The board of directors of OSI Pharmaceuticals Inc. has rejected a $52-a-share hostile takeover from a subsidiary of a Japanese company, saying it "does not fully reflect OSI's fundamental, intrinsic value."

However, the Melville-based company's directors didn't close the door fully on the idea of OSI's being acquired.
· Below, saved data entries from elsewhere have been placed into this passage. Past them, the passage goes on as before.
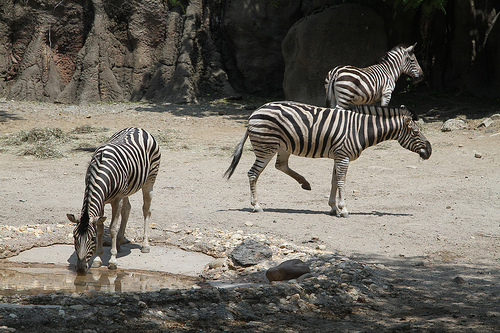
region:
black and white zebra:
[66, 126, 162, 273]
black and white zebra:
[224, 101, 434, 218]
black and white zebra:
[322, 42, 422, 107]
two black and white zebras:
[223, 41, 435, 220]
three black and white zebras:
[69, 44, 434, 273]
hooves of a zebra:
[91, 254, 118, 269]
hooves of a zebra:
[327, 201, 348, 216]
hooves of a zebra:
[250, 181, 349, 219]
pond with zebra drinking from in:
[1, 127, 198, 299]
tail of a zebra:
[222, 130, 250, 182]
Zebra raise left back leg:
[219, 89, 445, 228]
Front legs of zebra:
[325, 157, 357, 229]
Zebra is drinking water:
[28, 114, 185, 292]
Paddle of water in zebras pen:
[8, 256, 201, 312]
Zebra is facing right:
[316, 36, 442, 113]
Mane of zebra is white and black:
[333, 91, 414, 123]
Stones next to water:
[228, 224, 308, 282]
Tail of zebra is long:
[214, 116, 254, 186]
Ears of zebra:
[394, 101, 421, 128]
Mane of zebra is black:
[74, 211, 93, 241]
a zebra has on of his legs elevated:
[231, 96, 441, 226]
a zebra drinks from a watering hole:
[68, 110, 176, 286]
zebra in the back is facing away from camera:
[315, 41, 425, 108]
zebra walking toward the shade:
[303, 29, 430, 114]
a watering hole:
[0, 249, 235, 309]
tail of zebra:
[213, 124, 250, 175]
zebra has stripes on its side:
[265, 106, 373, 162]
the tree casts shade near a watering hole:
[26, 241, 468, 328]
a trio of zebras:
[44, 28, 460, 276]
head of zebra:
[396, 106, 443, 172]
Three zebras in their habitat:
[34, 12, 487, 309]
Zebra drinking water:
[26, 97, 202, 295]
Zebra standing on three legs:
[210, 82, 452, 224]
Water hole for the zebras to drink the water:
[0, 250, 225, 307]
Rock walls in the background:
[2, 2, 256, 104]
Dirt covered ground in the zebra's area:
[274, 218, 497, 327]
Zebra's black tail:
[217, 115, 256, 195]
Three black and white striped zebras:
[46, 35, 444, 292]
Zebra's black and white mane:
[345, 95, 421, 127]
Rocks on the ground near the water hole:
[202, 225, 357, 305]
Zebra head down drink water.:
[69, 121, 151, 287]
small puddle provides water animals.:
[3, 251, 248, 312]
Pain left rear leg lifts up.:
[224, 89, 448, 222]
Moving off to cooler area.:
[319, 33, 428, 105]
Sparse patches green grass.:
[6, 104, 98, 166]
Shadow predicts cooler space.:
[142, 3, 318, 115]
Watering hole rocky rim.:
[5, 244, 315, 327]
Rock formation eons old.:
[8, 4, 223, 109]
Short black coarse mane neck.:
[76, 165, 96, 243]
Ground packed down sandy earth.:
[361, 144, 498, 276]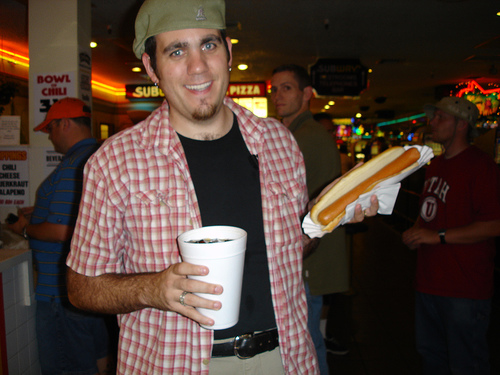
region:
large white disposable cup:
[169, 228, 252, 335]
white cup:
[168, 188, 269, 328]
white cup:
[117, 162, 281, 343]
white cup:
[161, 228, 246, 315]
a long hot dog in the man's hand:
[262, 107, 454, 238]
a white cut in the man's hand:
[154, 211, 274, 351]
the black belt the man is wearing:
[133, 322, 308, 358]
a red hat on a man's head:
[19, 93, 109, 143]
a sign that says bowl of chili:
[21, 58, 101, 133]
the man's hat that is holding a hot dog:
[122, 3, 239, 73]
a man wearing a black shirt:
[54, 0, 375, 374]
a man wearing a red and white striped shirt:
[49, 1, 325, 371]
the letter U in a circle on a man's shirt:
[408, 193, 458, 234]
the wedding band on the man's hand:
[172, 286, 197, 307]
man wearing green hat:
[128, 2, 233, 30]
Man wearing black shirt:
[201, 150, 243, 195]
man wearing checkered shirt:
[104, 155, 166, 211]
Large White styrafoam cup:
[213, 253, 238, 275]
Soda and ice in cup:
[189, 235, 234, 242]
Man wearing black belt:
[223, 339, 280, 355]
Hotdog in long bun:
[396, 159, 407, 170]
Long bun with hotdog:
[355, 166, 372, 179]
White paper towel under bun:
[377, 188, 395, 200]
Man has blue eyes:
[159, 42, 226, 57]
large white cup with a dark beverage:
[133, 205, 267, 350]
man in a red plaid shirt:
[53, 97, 338, 364]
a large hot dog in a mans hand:
[309, 133, 439, 254]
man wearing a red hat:
[25, 77, 113, 145]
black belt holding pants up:
[180, 307, 307, 369]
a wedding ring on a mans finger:
[161, 287, 211, 311]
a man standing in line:
[247, 49, 335, 152]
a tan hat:
[103, 0, 239, 52]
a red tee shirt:
[386, 128, 498, 292]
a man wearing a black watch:
[425, 215, 455, 258]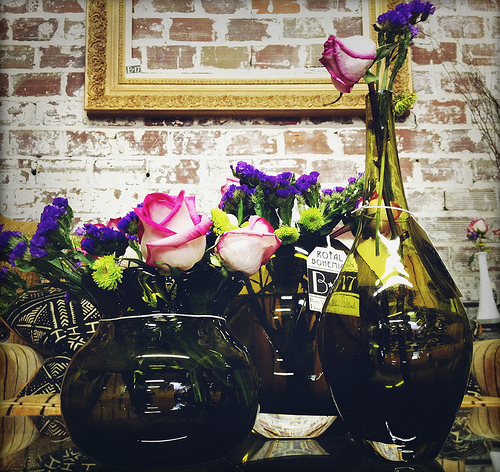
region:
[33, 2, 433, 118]
gold frame showing exposed brick wall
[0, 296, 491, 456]
yellow couch with black lines behind flowers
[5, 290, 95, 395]
black pillow with white designs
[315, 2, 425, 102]
dried flowers sticking out of tall curved vase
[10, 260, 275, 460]
short and round vase of dark glass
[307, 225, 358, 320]
black and white tag hanging from container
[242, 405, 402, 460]
vases and table showing bright reflections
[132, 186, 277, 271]
pale roses edged in pink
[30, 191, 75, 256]
small purple flowers on long stems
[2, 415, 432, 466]
dark and shiny reflective table surface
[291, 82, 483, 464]
a green glass vase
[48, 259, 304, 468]
a dark green glass vase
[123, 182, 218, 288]
a white and red rose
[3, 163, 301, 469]
several flowers in a vase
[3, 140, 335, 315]
blue, red, yellow, and white flowers in a vase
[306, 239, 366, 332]
a black and white tag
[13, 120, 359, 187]
a brick wall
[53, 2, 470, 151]
an empty frame on a brick wall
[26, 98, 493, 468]
two green vases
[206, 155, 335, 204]
blue and green flowers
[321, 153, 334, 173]
edge of a wall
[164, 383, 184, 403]
part of a bulb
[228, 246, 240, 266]
part of a flower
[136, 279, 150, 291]
part of a stem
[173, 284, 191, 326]
edge of a flower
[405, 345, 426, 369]
side of a vase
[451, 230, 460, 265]
part of a wall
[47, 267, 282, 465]
short, fat, dark vase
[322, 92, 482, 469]
tall and thin vase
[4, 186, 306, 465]
flowers in the vase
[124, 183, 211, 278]
pink rose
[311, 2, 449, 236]
rose leaning over the mouth of the vase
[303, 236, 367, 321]
black and white tag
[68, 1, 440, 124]
gold frame with nothing in it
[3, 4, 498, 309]
distressed brick wall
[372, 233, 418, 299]
light gleaming on the vase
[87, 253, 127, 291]
small yellow flower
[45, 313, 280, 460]
the vase is glass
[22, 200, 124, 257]
the flowers are purple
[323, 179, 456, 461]
the vase is tinted green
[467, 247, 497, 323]
the vase is white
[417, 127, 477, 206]
the wall is brick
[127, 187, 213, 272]
the flower is white with pink tips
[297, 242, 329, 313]
the tag is white and black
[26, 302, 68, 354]
the pillows are black and tan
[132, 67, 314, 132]
the frame is golden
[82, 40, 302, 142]
the frame is on the wall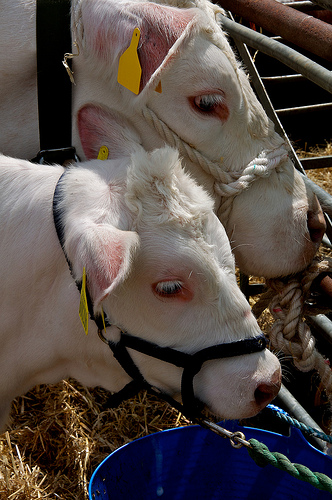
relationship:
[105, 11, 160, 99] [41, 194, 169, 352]
tag in ear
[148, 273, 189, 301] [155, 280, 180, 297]
pink circle around eye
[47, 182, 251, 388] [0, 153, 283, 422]
straps around head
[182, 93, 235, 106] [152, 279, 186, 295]
eyelashes on eye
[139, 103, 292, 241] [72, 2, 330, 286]
rope around head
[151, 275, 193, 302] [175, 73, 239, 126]
ring around eye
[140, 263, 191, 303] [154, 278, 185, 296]
eyelashes on eye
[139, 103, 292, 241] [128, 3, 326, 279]
rope around face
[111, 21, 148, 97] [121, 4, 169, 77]
yelllow tag in ear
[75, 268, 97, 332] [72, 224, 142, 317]
yelllow tag in ear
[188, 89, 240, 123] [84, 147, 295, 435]
eye on side of head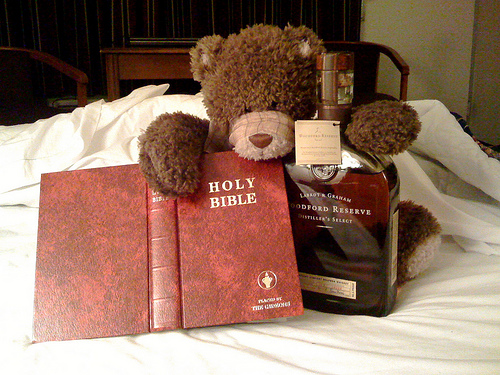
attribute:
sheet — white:
[12, 79, 477, 364]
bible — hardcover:
[37, 153, 293, 328]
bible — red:
[45, 167, 367, 315]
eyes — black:
[232, 96, 282, 114]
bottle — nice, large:
[282, 51, 400, 316]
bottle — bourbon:
[273, 30, 413, 320]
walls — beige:
[352, 0, 493, 120]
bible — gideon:
[26, 142, 306, 341]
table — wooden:
[93, 33, 201, 100]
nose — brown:
[249, 132, 273, 149]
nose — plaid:
[228, 112, 294, 159]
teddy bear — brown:
[135, 20, 445, 297]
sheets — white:
[2, 80, 499, 371]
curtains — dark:
[323, 8, 359, 86]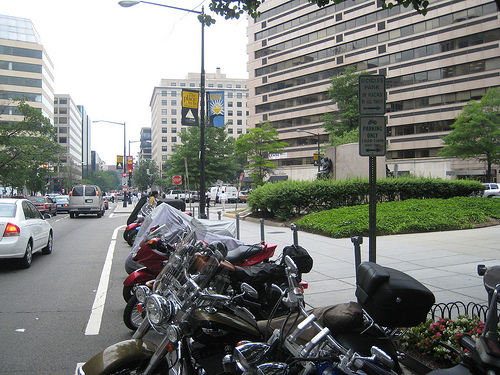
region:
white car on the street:
[0, 186, 67, 275]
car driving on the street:
[54, 178, 107, 230]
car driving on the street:
[19, 193, 60, 216]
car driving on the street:
[45, 193, 72, 222]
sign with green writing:
[351, 61, 402, 127]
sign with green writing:
[352, 111, 394, 161]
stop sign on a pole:
[167, 172, 182, 196]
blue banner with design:
[204, 84, 227, 135]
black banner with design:
[176, 86, 200, 128]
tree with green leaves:
[235, 113, 285, 215]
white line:
[74, 280, 114, 328]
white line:
[61, 245, 121, 352]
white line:
[86, 277, 123, 347]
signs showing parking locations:
[352, 70, 389, 160]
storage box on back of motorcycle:
[353, 259, 434, 330]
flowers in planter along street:
[397, 312, 491, 368]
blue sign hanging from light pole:
[204, 90, 229, 131]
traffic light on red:
[52, 176, 62, 186]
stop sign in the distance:
[170, 175, 185, 185]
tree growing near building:
[445, 100, 498, 175]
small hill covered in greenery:
[289, 196, 496, 233]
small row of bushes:
[247, 175, 484, 210]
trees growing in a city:
[168, 123, 292, 199]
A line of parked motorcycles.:
[115, 185, 485, 371]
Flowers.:
[410, 290, 490, 365]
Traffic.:
[0, 177, 115, 307]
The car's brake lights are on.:
[0, 215, 31, 265]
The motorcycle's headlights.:
[120, 270, 210, 365]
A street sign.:
[340, 60, 400, 290]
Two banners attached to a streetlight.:
[165, 75, 230, 140]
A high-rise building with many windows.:
[145, 75, 250, 195]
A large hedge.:
[250, 165, 490, 210]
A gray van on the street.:
[61, 176, 106, 216]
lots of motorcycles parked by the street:
[68, 202, 363, 372]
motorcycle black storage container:
[352, 256, 442, 339]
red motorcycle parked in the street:
[119, 214, 298, 299]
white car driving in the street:
[2, 191, 65, 266]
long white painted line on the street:
[74, 219, 125, 362]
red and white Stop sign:
[165, 169, 196, 213]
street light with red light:
[122, 149, 144, 184]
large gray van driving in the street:
[65, 177, 115, 220]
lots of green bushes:
[247, 141, 496, 240]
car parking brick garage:
[289, 139, 499, 201]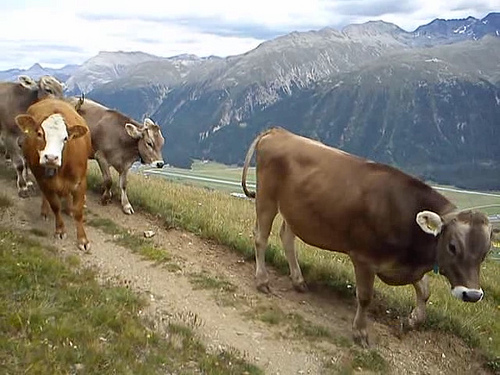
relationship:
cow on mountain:
[242, 127, 478, 331] [2, 2, 497, 192]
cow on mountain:
[18, 95, 95, 257] [2, 2, 497, 192]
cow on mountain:
[66, 95, 168, 215] [2, 2, 497, 192]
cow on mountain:
[0, 73, 67, 196] [2, 2, 497, 192]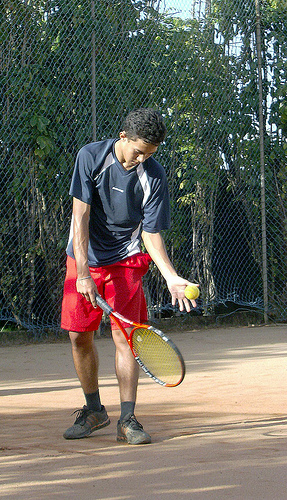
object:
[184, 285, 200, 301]
ball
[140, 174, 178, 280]
arm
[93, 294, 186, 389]
racket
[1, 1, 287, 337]
fence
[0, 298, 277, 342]
opening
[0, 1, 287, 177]
sky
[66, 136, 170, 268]
t-shirt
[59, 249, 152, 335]
shorts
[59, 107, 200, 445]
boy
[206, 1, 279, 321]
tree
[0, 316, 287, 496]
ground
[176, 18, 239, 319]
tree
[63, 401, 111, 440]
shoes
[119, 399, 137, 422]
sock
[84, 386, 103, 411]
sock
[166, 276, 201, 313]
hand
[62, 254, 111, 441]
leg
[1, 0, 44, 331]
trees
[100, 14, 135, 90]
leaves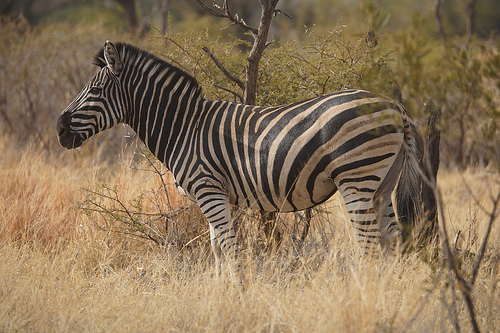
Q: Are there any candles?
A: No, there are no candles.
"The board of directors has instructed OSI management, with the assistance of the company's financial advisers, to contact appropriate third parties in order to explore the availability of a transaction that reflects the full intrinsic value of the company," OSI said in a news release.

The offer by Deerfield, Ill.-based Astellas U.S. Holding Inc., a subsidiary of Tokyo-based Astellas Pharma Inc., caused OSI shares to soar more than 40 percent in early March on news that the subsidiary would go directly to shareholders with the $52 cash offer.

OSI closed Feb. 26 at $36.62 on trading volume of about 1 million shares, and rose the following trading day - after the Astellas offer - to close at $57, with 36 million shares changing hands. OSI, whose research focuses on drugs for cancer and diabetes, is in the process of moving to Westchester County. OSI shares were up 34 cents Monday to close at $58.02

Astellas U.S. Holding Inc. has filed a lawsuit in Delaware against OSI and its directors to prevent them from obstructing the attempted takeover, Astellas said.

OSI's Monday rejection announcement came "after careful review and consideration with the assistance of OSI's management and outside legal and financial advisers", OSI said.

"We believe that OSI is a unique asset - the only profitable, mid-cap biotech company with a growing, high quality and fully integrated oncology franchise and a strong diabetes and obesity franchise which also has a proven track-record of success," OSI board chairman Robert A. Ingram said in the news release.OSI's financial advisers are Centerview Partners Llc and Lazard; its legal adviser is Skadden, Arps, Slate, Meagher & Flom.